- **DATA FOR PROCESSING**
>>>

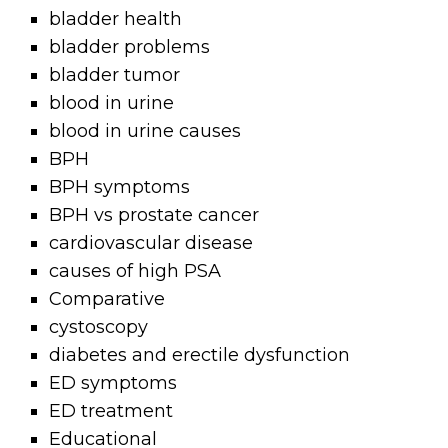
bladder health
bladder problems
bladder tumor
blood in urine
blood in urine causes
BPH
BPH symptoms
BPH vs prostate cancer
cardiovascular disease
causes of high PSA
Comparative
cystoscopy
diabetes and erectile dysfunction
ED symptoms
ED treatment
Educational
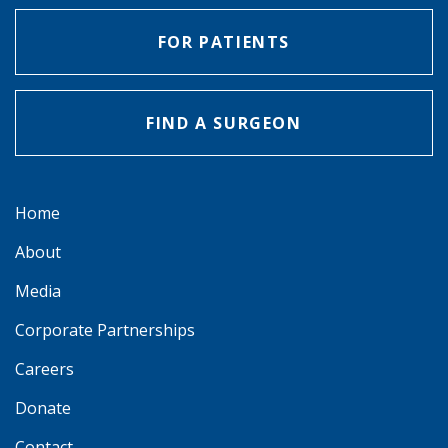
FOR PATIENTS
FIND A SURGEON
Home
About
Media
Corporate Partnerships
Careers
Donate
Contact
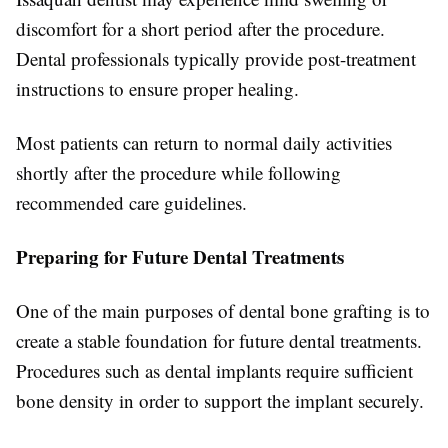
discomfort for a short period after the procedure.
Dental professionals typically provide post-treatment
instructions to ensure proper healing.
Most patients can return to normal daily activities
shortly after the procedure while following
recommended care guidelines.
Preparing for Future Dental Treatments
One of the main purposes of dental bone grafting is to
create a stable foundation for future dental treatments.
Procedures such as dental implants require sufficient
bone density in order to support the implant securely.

<<<

- **WHAT YOU SHOULD DO**
Skip every picture and return the lines above from the top through the one that contains "FOR PATIENTS".

- **SOLUTION BELOW**
bladder health
bladder problems
bladder tumor
blood in urine
blood in urine causes
BPH
BPH symptoms
BPH vs prostate cancer
cardiovascular disease
causes of high PSA
Comparative
cystoscopy
diabetes and erectile dysfunction
ED symptoms
ED treatment
Educational
FOR PATIENTS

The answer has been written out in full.